MATERIAL PROVIDED:
[Start of Attachment]

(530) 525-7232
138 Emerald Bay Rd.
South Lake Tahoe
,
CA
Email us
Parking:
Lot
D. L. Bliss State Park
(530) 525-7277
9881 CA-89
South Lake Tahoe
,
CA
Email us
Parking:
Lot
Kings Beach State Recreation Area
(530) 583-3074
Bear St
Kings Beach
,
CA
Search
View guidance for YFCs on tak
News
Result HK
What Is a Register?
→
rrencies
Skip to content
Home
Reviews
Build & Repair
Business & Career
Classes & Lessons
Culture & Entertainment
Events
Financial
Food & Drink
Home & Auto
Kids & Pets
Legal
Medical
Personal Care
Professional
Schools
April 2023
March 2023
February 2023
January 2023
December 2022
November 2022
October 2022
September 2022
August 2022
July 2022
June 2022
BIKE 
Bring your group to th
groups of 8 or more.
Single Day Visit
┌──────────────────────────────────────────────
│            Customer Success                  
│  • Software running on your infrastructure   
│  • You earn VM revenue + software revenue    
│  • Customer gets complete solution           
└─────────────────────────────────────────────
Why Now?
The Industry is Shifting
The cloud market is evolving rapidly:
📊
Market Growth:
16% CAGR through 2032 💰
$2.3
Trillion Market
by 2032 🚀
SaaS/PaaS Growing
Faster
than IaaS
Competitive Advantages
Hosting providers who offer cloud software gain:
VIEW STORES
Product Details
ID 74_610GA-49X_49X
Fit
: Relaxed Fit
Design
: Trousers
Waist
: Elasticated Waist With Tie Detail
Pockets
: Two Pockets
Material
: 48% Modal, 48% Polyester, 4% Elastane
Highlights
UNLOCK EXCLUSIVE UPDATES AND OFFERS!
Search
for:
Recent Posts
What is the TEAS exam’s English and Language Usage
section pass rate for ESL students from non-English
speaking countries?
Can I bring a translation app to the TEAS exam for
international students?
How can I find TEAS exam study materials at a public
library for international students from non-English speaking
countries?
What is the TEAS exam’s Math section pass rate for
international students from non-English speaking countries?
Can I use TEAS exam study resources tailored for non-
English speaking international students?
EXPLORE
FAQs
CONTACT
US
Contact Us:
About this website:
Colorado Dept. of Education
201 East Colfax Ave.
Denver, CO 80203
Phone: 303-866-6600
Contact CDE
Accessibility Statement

[End of Attachment]

HOW TO COMPLETE THIS TASK: Using the records above, output exactly the lines from the first through the line that contains "VIEW STORES", with both of those included.

ANSWER BOX:
(530) 525-7232
138 Emerald Bay Rd.
South Lake Tahoe
,
CA
Email us
Parking:
Lot
D. L. Bliss State Park
(530) 525-7277
9881 CA-89
South Lake Tahoe
,
CA
Email us
Parking:
Lot
Kings Beach State Recreation Area
(530) 583-3074
Bear St
Kings Beach
,
CA
Search
View guidance for YFCs on tak
News
Result HK
What Is a Register?
→
rrencies
Skip to content
Home
Reviews
Build & Repair
Business & Career
Classes & Lessons
Culture & Entertainment
Events
Financial
Food & Drink
Home & Auto
Kids & Pets
Legal
Medical
Personal Care
Professional
Schools
April 2023
March 2023
February 2023
January 2023
December 2022
November 2022
October 2022
September 2022
August 2022
July 2022
June 2022
BIKE 
Bring your group to th
groups of 8 or more.
Single Day Visit
┌──────────────────────────────────────────────
│            Customer Success                  
│  • Software running on your infrastructure   
│  • You earn VM revenue + software revenue    
│  • Customer gets complete solution           
└─────────────────────────────────────────────
Why Now?
The Industry is Shifting
The cloud market is evolving rapidly:
📊
Market Growth:
16% CAGR through 2032 💰
$2.3
Trillion Market
by 2032 🚀
SaaS/PaaS Growing
Faster
than IaaS
Competitive Advantages
Hosting providers who offer cloud software gain:
VIEW STORES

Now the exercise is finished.